++++ Materials provided
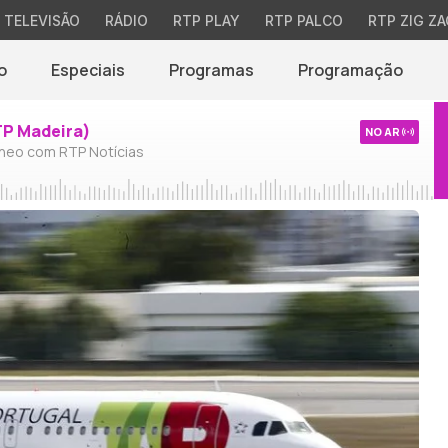
TELEVISÃO
RÁDIO
RTP PLAY
RTP PALCO
RTP ZIG ZA
o
Especiais
Programas
Programação
TP Madeira)
NO AR
neo com RTP Notícias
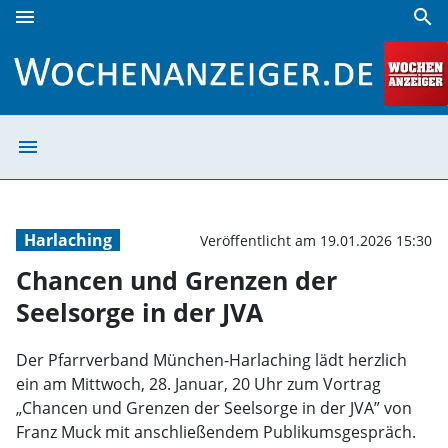
menu
search
Chancen und Grenzen der Seelsorge in der JVA | Wochenan
menu
Chancen und Gre
Harlaching
Veröffentlicht am 19.01.2026 15:30
Chancen und Grenzen der
Seelsorge in der JVA
Der Pfarrverband München-Harlaching lädt herzlich
ein am Mittwoch, 28. Januar, 20 Uhr zum Vortrag
„Chancen und Grenzen der Seelsorge in der JVA” von
Franz Muck mit anschließendem Publikumsgespräch.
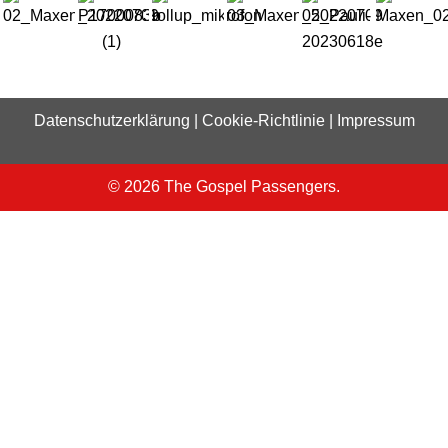
Datenschutzerklärung
|
Cookie-Richtlinie
|
Impressum
© 2026 The Gospel Passengers.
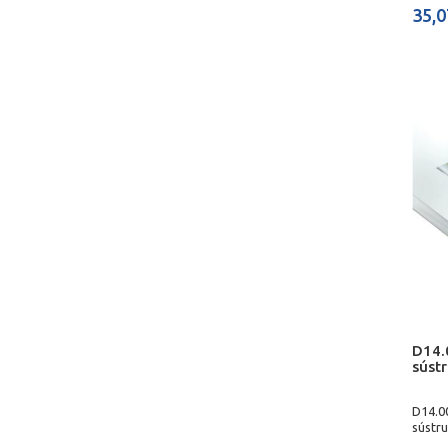
35,0
D14.
súst
D14.0
sústr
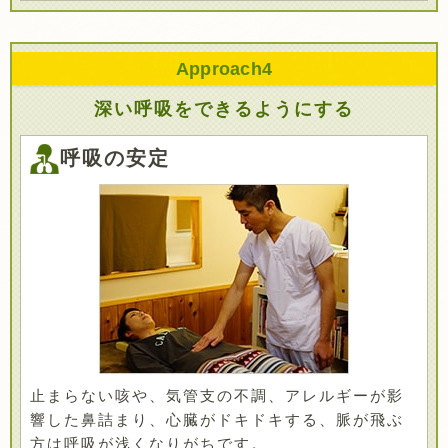
Approach
4
深い呼吸をできるようにする
呼吸の安定
止まらない咳や、気管支の不調、アレルギーが影
響した鼻詰まり、心臓がドキドキする、脈が飛ぶ
方は呼吸が浅くなりがちです。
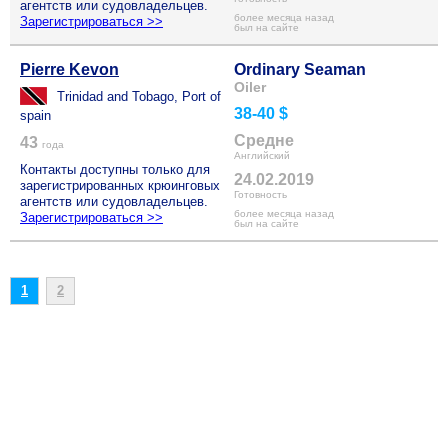
агентств или судовладельцев.
более месяца назад
Зарегистрироваться >>
был на сайте
Pierre Kevon
Ordinary Seaman
Oiler
Trinidad and Tobago, Port of
38-40 $
spain
Средне
43
года
Английский
Контакты доступны только для
24.02.2019
зарегистрированных крюинговых
Готовность
агентств или судовладельцев.
более месяца назад
Зарегистрироваться >>
был на сайте
1
2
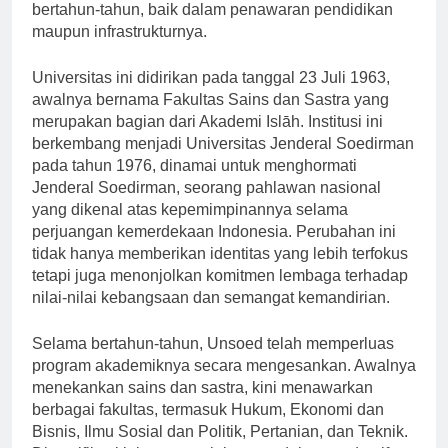
telah mengalami evolusi yang signifikan selama
bertahun-tahun, baik dalam penawaran pendidikan
maupun infrastrukturnya.
Universitas ini didirikan pada tanggal 23 Juli 1963,
awalnya bernama Fakultas Sains dan Sastra yang
merupakan bagian dari Akademi Islāh. Institusi ini
berkembang menjadi Universitas Jenderal Soedirman
pada tahun 1976, dinamai untuk menghormati
Jenderal Soedirman, seorang pahlawan nasional
yang dikenal atas kepemimpinannya selama
perjuangan kemerdekaan Indonesia. Perubahan ini
tidak hanya memberikan identitas yang lebih terfokus
tetapi juga menonjolkan komitmen lembaga terhadap
nilai-nilai kebangsaan dan semangat kemandirian.
Selama bertahun-tahun, Unsoed telah memperluas
program akademiknya secara mengesankan. Awalnya
menekankan sains dan sastra, kini menawarkan
berbagai fakultas, termasuk Hukum, Ekonomi dan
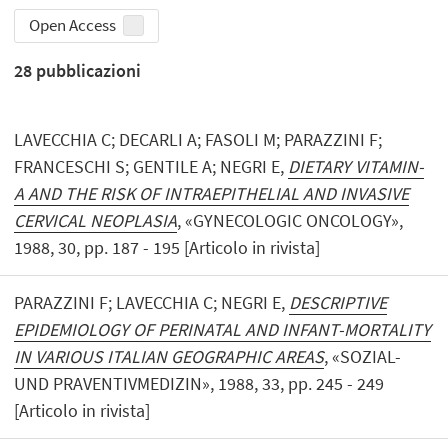
Open Access
28
pubblicazioni
LAVECCHIA C; DECARLI A; FASOLI M; PARAZZINI F;
FRANCESCHI S; GENTILE A; NEGRI E,
DIETARY VITAMIN-
A AND THE RISK OF INTRAEPITHELIAL AND INVASIVE
CERVICAL NEOPLASIA
, «GYNECOLOGIC ONCOLOGY»,
1988, 30, pp. 187 - 195 [Articolo in rivista]
PARAZZINI F; LAVECCHIA C; NEGRI E,
DESCRIPTIVE
EPIDEMIOLOGY OF PERINATAL AND INFANT-MORTALITY
IN VARIOUS ITALIAN GEOGRAPHIC AREAS
, «SOZIAL-
UND PRAVENTIVMEDIZIN», 1988, 33, pp. 245 - 249
[Articolo in rivista]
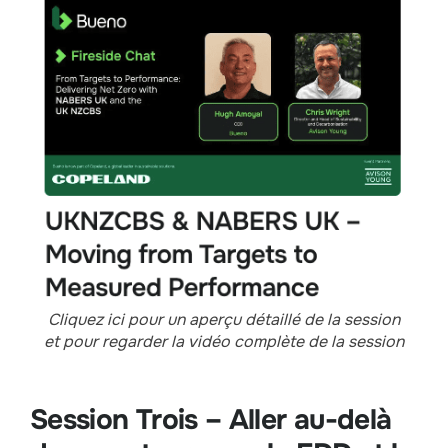
Cliquez ici pour un aperçu détaillé de la session
et pour regarder la vidéo complète de la session
Session Trois – Aller au-delà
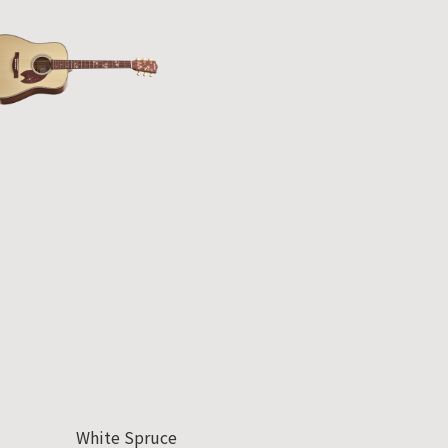
White Spruce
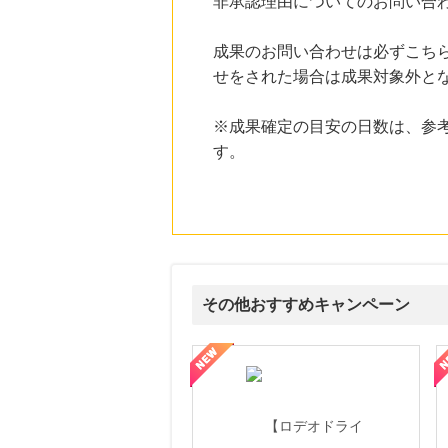
非承認理由についてのお問い合
にお申し込みがありました
21時間前
成果のお問い合わせは必ずこち
スチールラックの「ルミナスクラブ」
せをされた場合は成果対象外と
3.0
%mile
にお申し込みがありました
※成果確定の目安の日数は、参
21時間前
す。
Qoo10
3.0
%mile
にお申し込みがありました
14時間前
楽天市場
2.0
%mile
にお申し込みがありました
その他おすすめキャンペーン
14時間前
楽天Kobo
1.0
%mile
属の無料査定
を美しくをテーマにした商品で女性の美を応援しています
【ITトレンドMoney】相談プロモーション
ハ
にお申し込みがありました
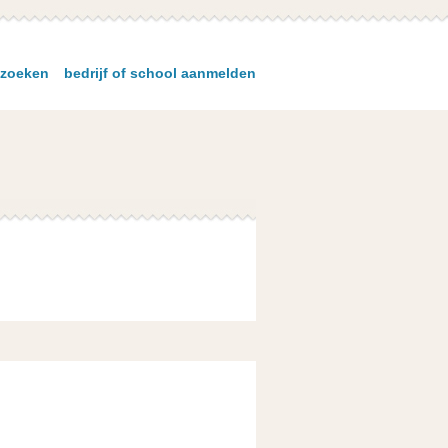
zoeken
bedrijf of school aanmelden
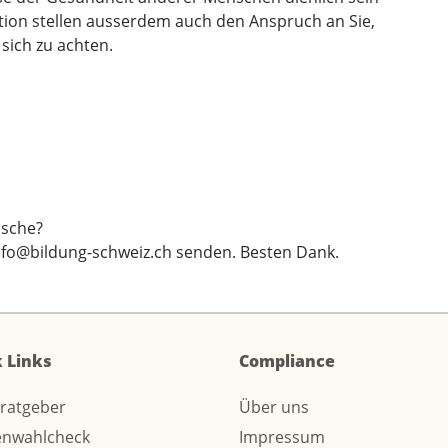
ion stellen ausserdem auch den Anspruch an Sie,
sich zu achten.
sche?
nfo@bildung-schweiz.ch
senden. Besten Dank.
 Links
Compliance
sratgeber
Über uns
enwahlcheck
Impressum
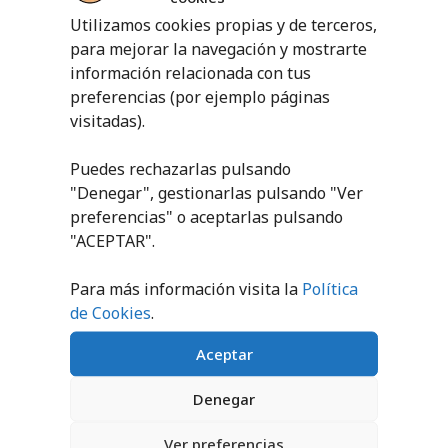
PRODUCTOS RELACIONADOS
Utilizamos cookies propias y de terceros,
para mejorar la navegación y mostrarte
información relacionada con tus
preferencias (por ejemplo páginas
visitadas).
ESCALERA
Puedes rechazarlas pulsando
HORIZONTAL
MADERA METRO
"Denegar", gestionarlas pulsando "
Ver
LINEAL
preferencias
" o aceptarlas pulsando
VALLA SALTO
REGULABLE
"ACEPTAR".
85,21
€
sin IVA
(
103,10
€
iva incl.)
18,00
€
-
31,85
€
Para más información visita la
Política
AÑADIR AL
de Cookies
.
CARRITO
SELECCIONAR
OPCIONES
Aceptar
Denegar
Ver preferencias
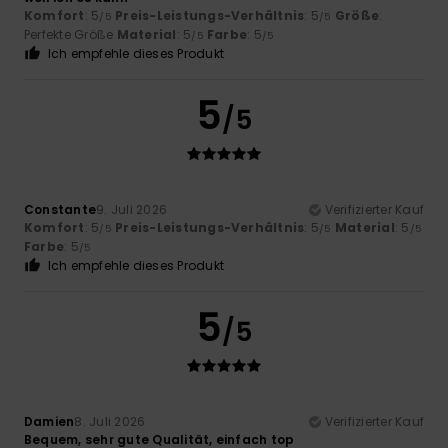
Komfort
: 5
Preis-Leistungs-Verhältnis
: 5
Größe
:
/5
/5
Perfekte Größe
Material
: 5
Farbe
: 5
/5
/5
Ich empfehle dieses Produkt
5
/5
Constante
9. Juli 2026
Verifizierter Kauf
Komfort
: 5
Preis-Leistungs-Verhältnis
: 5
Material
: 5
/5
/5
/5
Farbe
: 5
/5
Ich empfehle dieses Produkt
5
/5
Damien
8. Juli 2026
Verifizierter Kauf
Bequem, sehr gute Qualität, einfach top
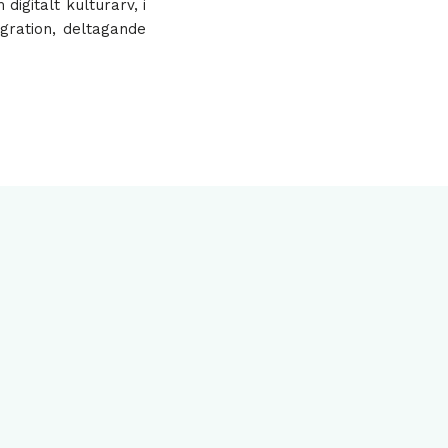
gitalt kulturarv, i
ration, deltagande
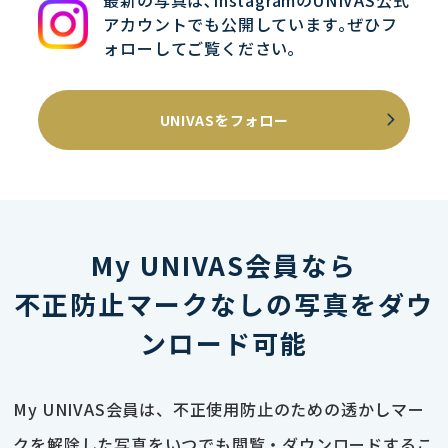
最新の写真は､InstagramのUNIVAS公式
アカウントでも公開しています｡ぜひフ
ォローしてご覧ください｡
UNIVASをフォロー
My UNIVAS会員なら
不正防止マークなしの写真をダウ
ンロード可能
My UNIVAS会員は、不正使用防止のための透かしマー
クを解除した写真をいつでも閲覧・ダウンロードするこ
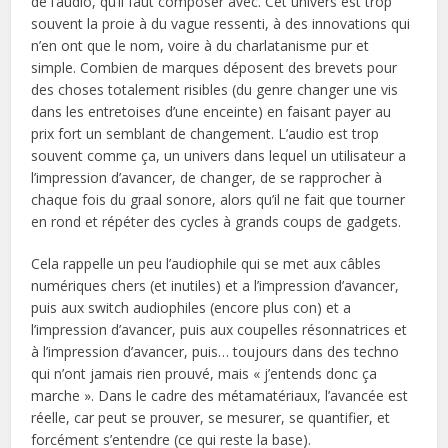
de l’audio, qu’il faut composer avec. Cet univers est trop
souvent la proie à du vague ressenti, à des innovations qui
n’en ont que le nom, voire à du charlatanisme pur et
simple. Combien de marques déposent des brevets pour
des choses totalement risibles (du genre changer une vis
dans les entretoises d’une enceinte) en faisant payer au
prix fort un semblant de changement. L’audio est trop
souvent comme ça, un univers dans lequel un utilisateur a
l’impression d’avancer, de changer, de se rapprocher à
chaque fois du graal sonore, alors qu’il ne fait que tourner
en rond et répéter des cycles à grands coups de gadgets.
Cela rappelle un peu l’audiophile qui se met aux câbles
numériques chers (et inutiles) et a l’impression d’avancer,
puis aux switch audiophiles (encore plus con) et a
l’impression d’avancer, puis aux coupelles résonnatrices et
à l’impression d’avancer, puis… toujours dans des techno
qui n’ont jamais rien prouvé, mais « j’entends donc ça
marche ». Dans le cadre des métamatériaux, l’avancée est
réelle, car peut se prouver, se mesurer, se quantifier, et
forcément s’entendre (ce qui reste la base).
++++++++
Starting at the line that has "gitalt kulturarv, i" and stopping after the line that has "クを解除した写真をいつでも閲覧・ダウンロードするこ", set those lines of the entries out as a Markdown table with the columns Row and Text. Number each row, skip blank lines, and leave the pictures out.

Reply to the exercise ->
| Row | Text |
|---|---|
| 1 | gitalt kulturarv, i |
| 2 | ration, deltagande |
| 3 | 最新の写真は､InstagramのUNIVAS公式 |
| 4 | アカウントでも公開しています｡ぜひフ |
| 5 | ォローしてご覧ください｡ |
| 6 | UNIVASをフォロー |
| 7 | My UNIVAS会員なら |
| 8 | 不正防止マークなしの写真をダウ |
| 9 | ンロード可能 |
| 10 | My UNIVAS会員は、不正使用防止のための透かしマー |
| 11 | クを解除した写真をいつでも閲覧・ダウンロードするこ |